======== Information supplied ========

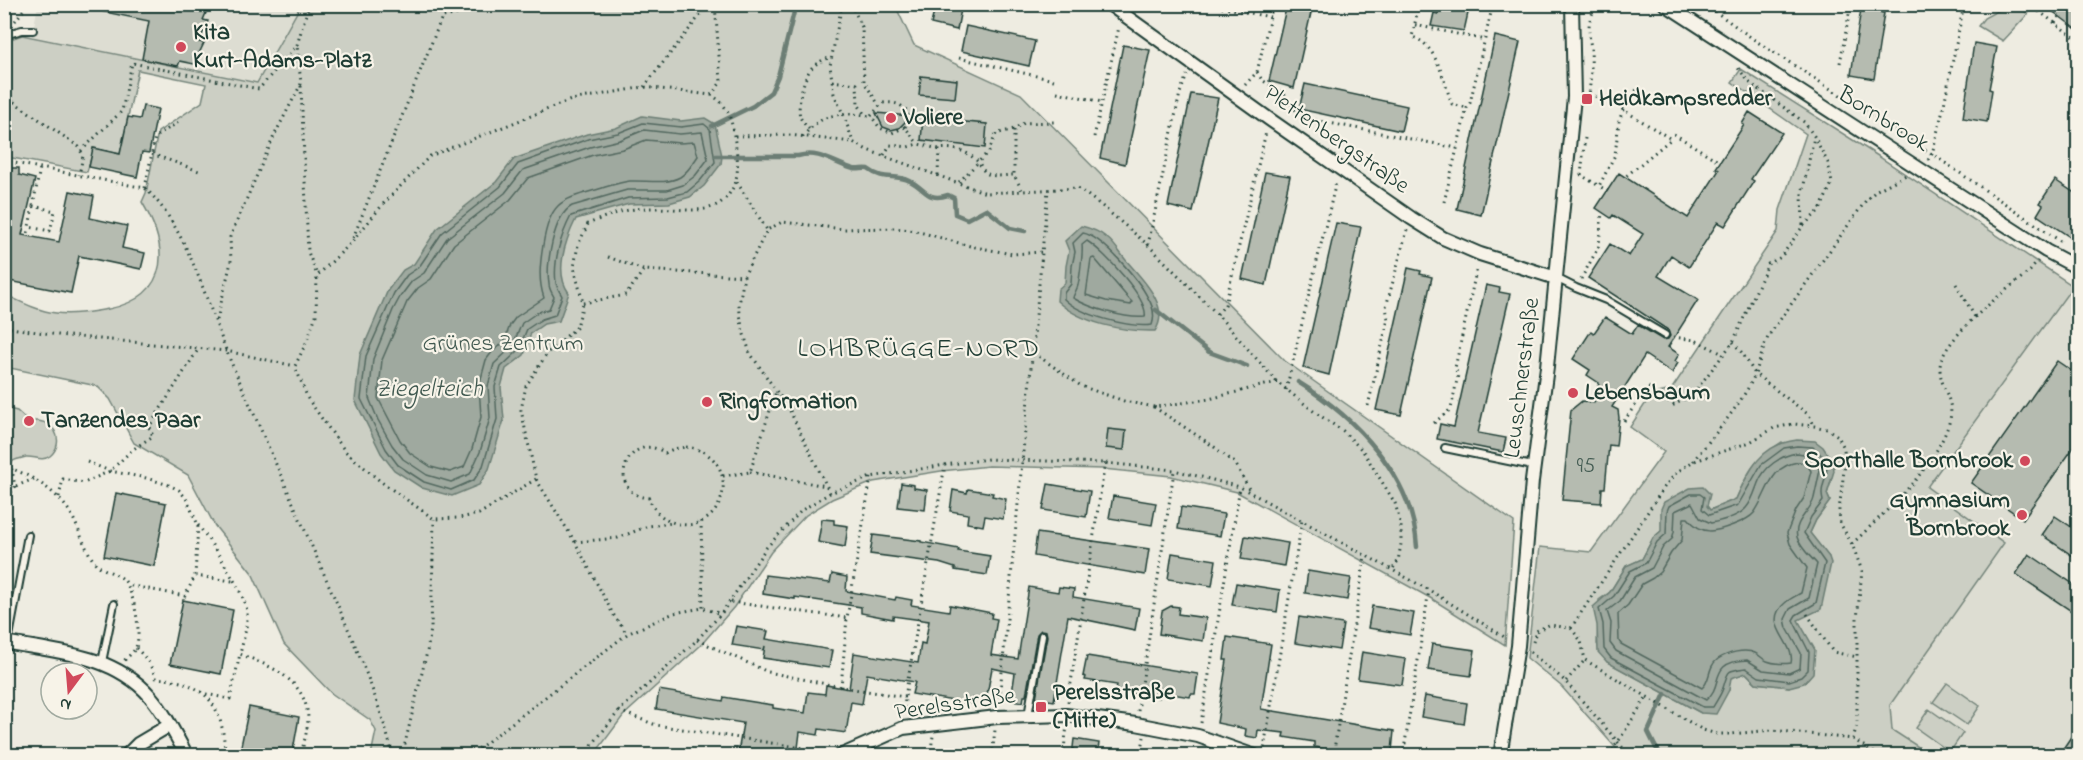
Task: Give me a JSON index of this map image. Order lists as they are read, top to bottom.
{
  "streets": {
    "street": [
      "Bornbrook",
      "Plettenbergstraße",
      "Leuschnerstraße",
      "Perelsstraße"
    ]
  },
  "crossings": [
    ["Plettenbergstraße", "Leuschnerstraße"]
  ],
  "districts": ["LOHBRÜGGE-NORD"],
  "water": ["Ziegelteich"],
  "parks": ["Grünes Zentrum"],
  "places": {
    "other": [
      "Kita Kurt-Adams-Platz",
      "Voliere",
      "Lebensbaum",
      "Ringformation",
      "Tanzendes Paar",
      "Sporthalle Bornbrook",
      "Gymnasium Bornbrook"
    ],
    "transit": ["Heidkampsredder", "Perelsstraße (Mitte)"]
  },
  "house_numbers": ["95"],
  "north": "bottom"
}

========
======== Information supplied ========

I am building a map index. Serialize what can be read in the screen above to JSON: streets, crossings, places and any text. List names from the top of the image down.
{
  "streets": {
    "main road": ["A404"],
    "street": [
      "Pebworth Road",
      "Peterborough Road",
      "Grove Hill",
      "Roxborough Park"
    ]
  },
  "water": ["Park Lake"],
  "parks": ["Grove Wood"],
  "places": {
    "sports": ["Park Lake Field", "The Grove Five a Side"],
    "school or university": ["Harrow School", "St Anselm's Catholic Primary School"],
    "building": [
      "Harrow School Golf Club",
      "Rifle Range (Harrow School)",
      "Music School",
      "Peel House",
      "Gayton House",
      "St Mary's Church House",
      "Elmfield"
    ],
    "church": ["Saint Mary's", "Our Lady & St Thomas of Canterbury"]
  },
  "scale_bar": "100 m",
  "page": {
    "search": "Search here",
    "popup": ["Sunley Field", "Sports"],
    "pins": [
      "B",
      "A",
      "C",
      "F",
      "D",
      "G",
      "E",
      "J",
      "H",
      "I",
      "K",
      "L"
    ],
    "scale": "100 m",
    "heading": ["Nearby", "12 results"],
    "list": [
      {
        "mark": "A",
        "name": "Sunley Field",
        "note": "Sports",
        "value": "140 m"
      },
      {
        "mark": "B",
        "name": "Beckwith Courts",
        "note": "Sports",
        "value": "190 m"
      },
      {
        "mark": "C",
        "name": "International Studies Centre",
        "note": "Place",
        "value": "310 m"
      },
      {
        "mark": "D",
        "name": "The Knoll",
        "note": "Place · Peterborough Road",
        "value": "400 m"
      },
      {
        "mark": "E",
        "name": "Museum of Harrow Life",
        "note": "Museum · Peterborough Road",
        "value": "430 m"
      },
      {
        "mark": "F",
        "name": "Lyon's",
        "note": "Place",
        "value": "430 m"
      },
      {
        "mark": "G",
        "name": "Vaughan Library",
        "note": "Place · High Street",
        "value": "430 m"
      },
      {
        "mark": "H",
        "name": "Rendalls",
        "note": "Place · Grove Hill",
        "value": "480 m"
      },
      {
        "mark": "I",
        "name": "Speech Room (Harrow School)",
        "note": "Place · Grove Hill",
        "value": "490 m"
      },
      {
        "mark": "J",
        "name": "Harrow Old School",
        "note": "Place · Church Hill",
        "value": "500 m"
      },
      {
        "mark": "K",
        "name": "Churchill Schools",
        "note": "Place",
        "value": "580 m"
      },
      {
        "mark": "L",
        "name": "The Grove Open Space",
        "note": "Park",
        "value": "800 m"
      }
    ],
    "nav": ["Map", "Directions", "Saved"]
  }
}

========

Your task. From the entries above, extract each line containing "crossings".

Answer.
  "crossings": [
I am building a map index. Serialize what can be read in the screen above to JSON: streets, crossings, places and any text. List names from the top of the image down.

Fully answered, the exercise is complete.